Carta publicada no livro Chá das 3 – investigação, criação e memórias.
Dizem que Luis Buñuel, quando, praticamente surdo, parou de filmar, passou a se perturbar com a ideia de não saber o que se passaria no mundo depois da sua morte. Confessava o desejo de sair do túmulo de tempos em tempos, apenas para comprar os jornais. A morte simplesmente perturba. A mim, porém, também perturba saber que são infinitas as possibilidades que se anunciam a cada instante de tempo e que não nascem. O tempo também perturba.
Dizem também que os surrealistas históricos usavam o escândalo como arma principal na luta contra uma sociedade que detestavam. O escândalo entendido como um instrumento revelador dos segredos do sistema que era preciso derrubar. Certamente muitos dos seus burgueses escandalizados benziam-se agradecendo ao seu deus o fato de lhes ter sido dadivada, perante tantas desgraças possíveis anunciadas por aqueles loucos, apenas a bem-aventurada vida capitalista e cristã.
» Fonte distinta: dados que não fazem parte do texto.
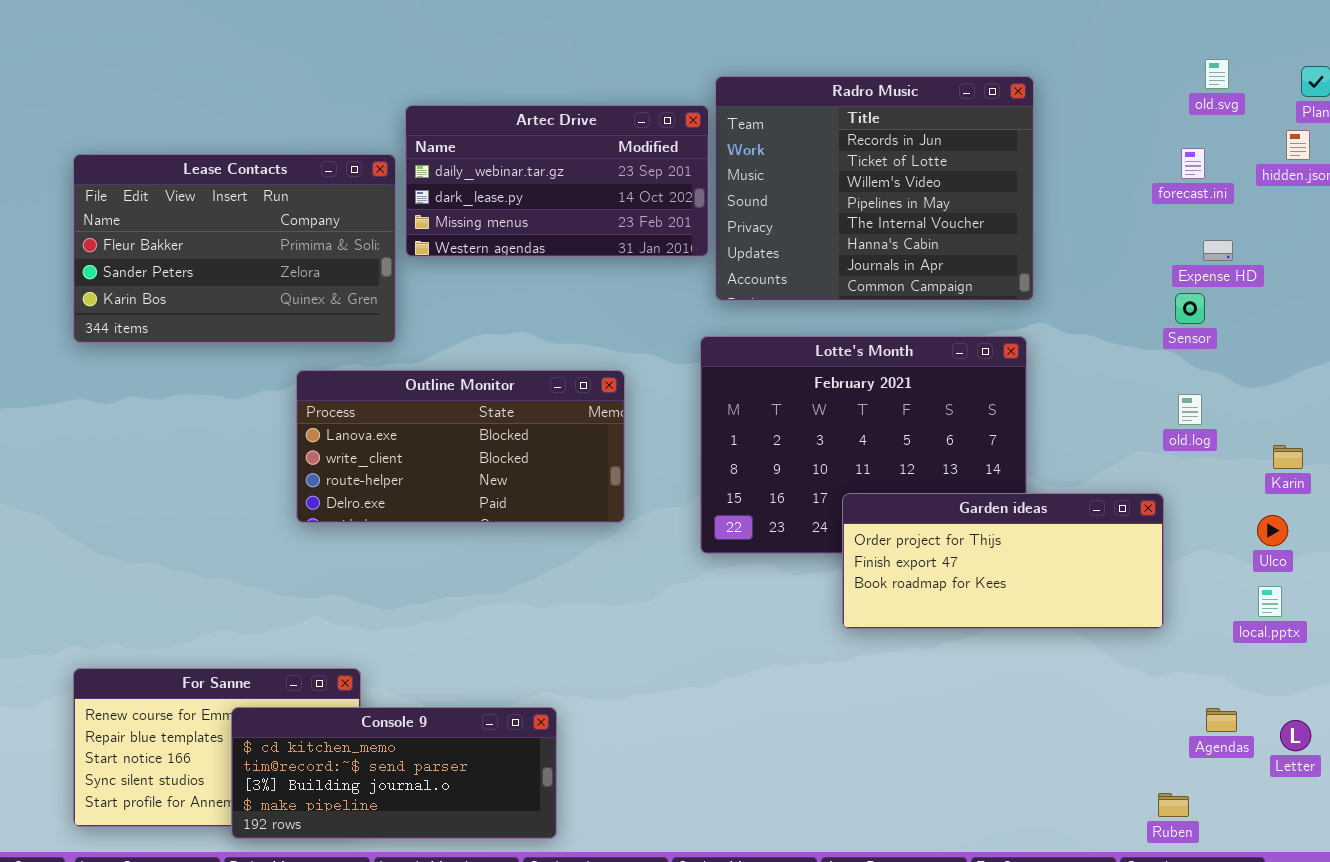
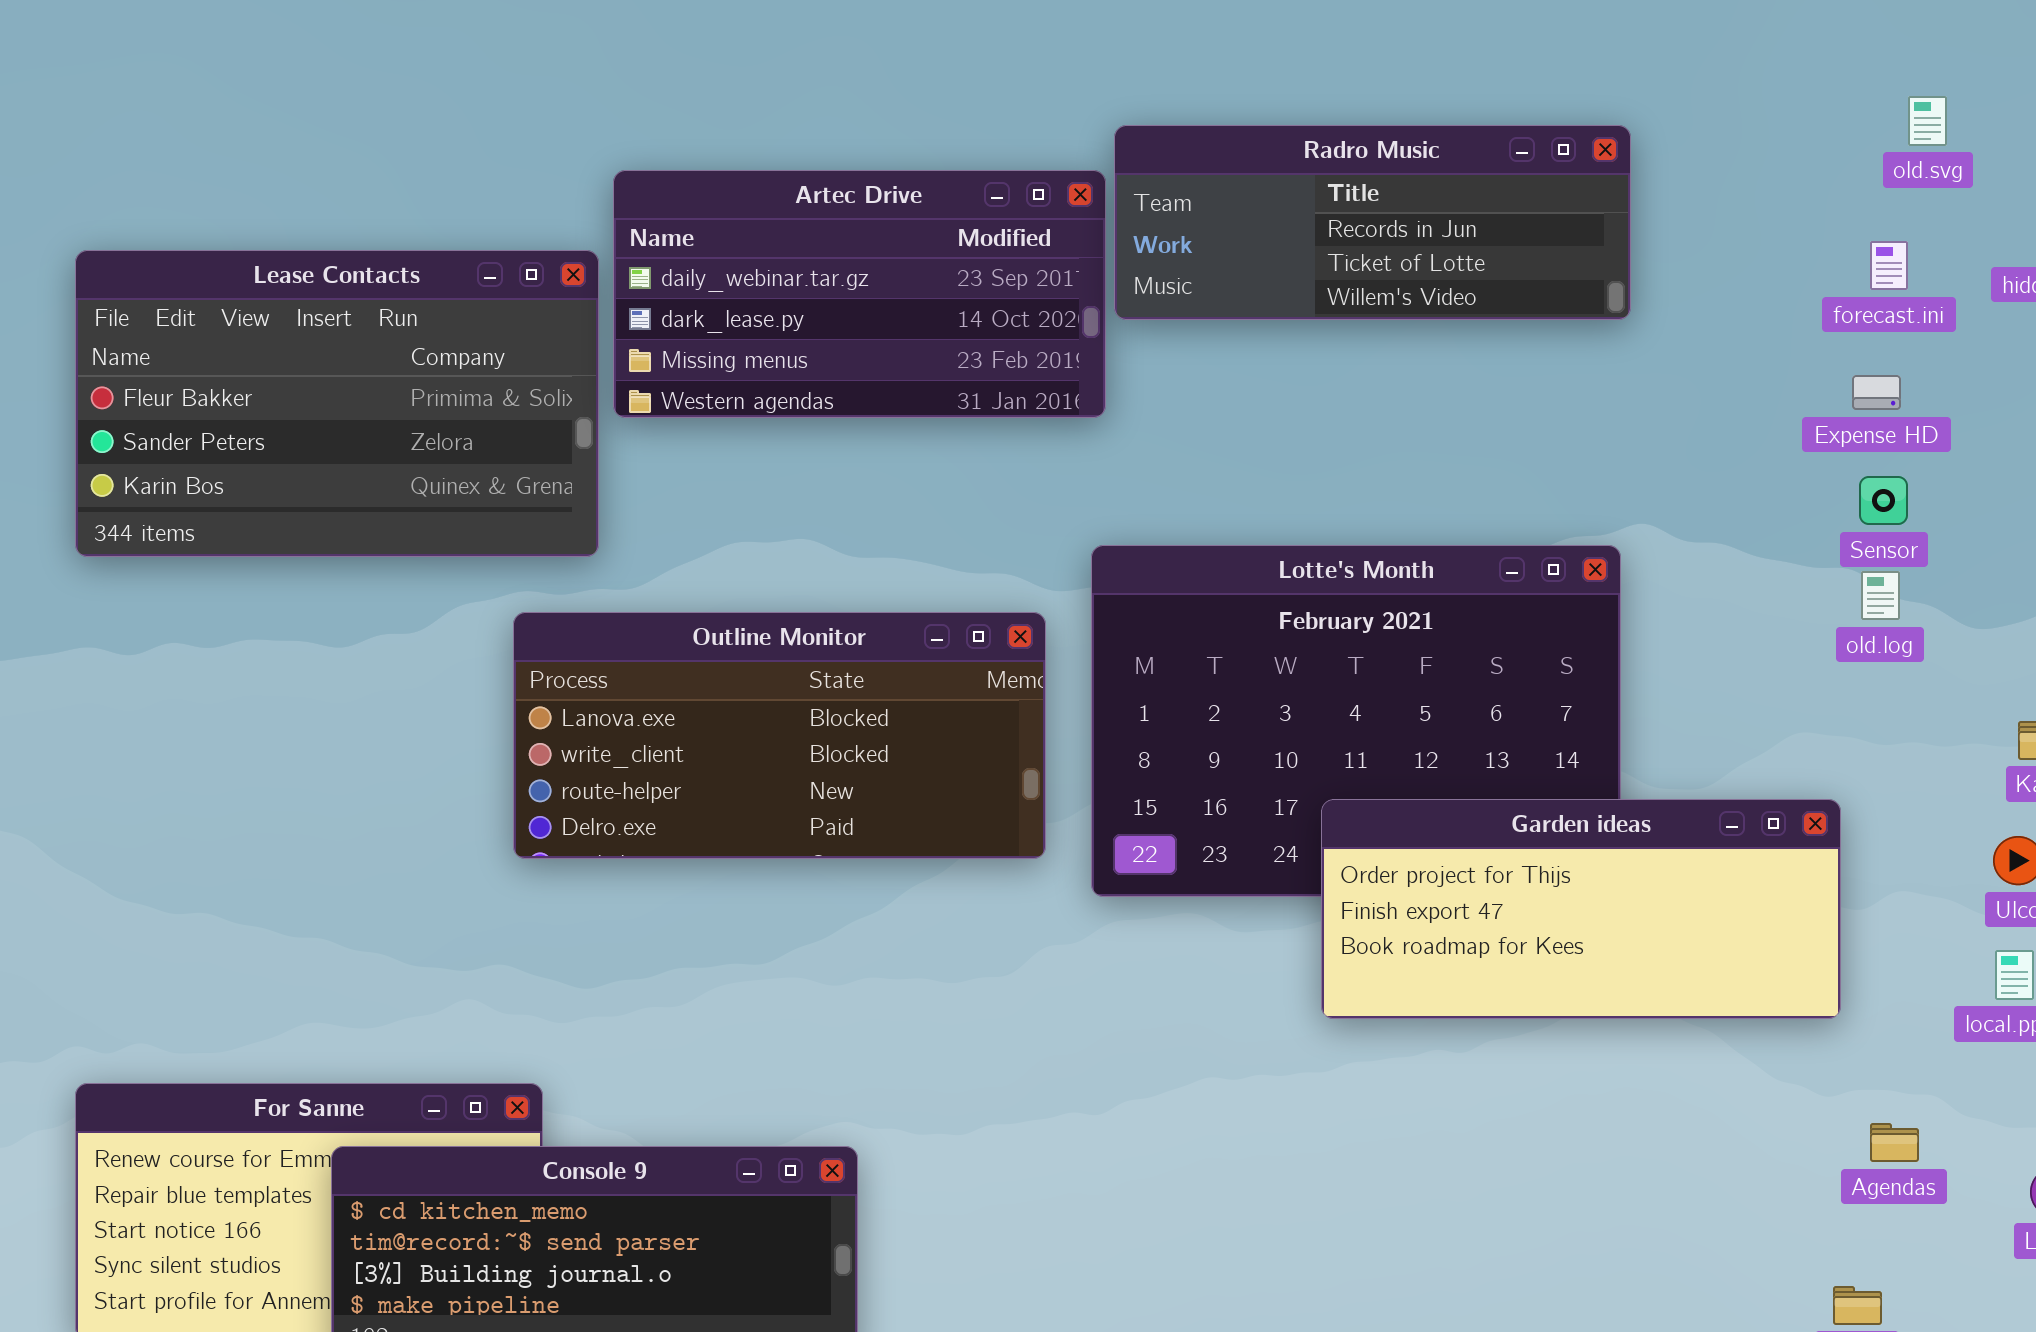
Radro Music: [715,76,1034,301] -> [1114,125,1631,320], resized
Expense HD: [1203,240,1233,261] -> [1852,375,1901,410], moved
Outline Monitor: [296,370,625,523] -> [513,612,1046,859], moved
old.log: [1178,394,1202,425] -> [1861,571,1900,620], moved
Agendas: [1206,708,1237,732] -> [1870,1123,1919,1162], moved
Eu insisto em querer aprender algo com essas duas histórias.
Por exemplo: o encontro entre uma fotógrafa, uma escritora e uma coreógrafa. Quando essas três personagens se encontram, ao diretor cabe buscar nisso um significado. Certo? Poderá detalhadamente explorar cada característica psicológica possível em cada uma delas e, finalmente, apaziguar os espíritos mais inseguros, oferecendo um evento apropriado para a digestão do jantar. Mas poderá também oferecer outros significados ao espectador. Quantos? Quais? Escandalosos ou apaziguadores? Haverá uma dimensão habitada apenas por todas essas possibilidades? É lá que continuam as vidas das personagens quando terminam as obras que as encerram? Naquela igreja, onde permanecerão para sempre encerrados os aristocratas de O anjo exterminador, afinal conseguirão entrar as ovelhas? Três andares, três dias por semana, três apartamentos por andar, três atrizes, três personagens.
Atribui-se a Oscar Wilde a frase "A finalidade do mentiroso é simplesmente fascinar, deliciar, proporcionar regozijo. Ele é o fundamento da sociedade civilizada."
Caro colaborador, quando, depois da minha morte, se lembrarem de mim, espero apenas que pensem: "Ele mentia."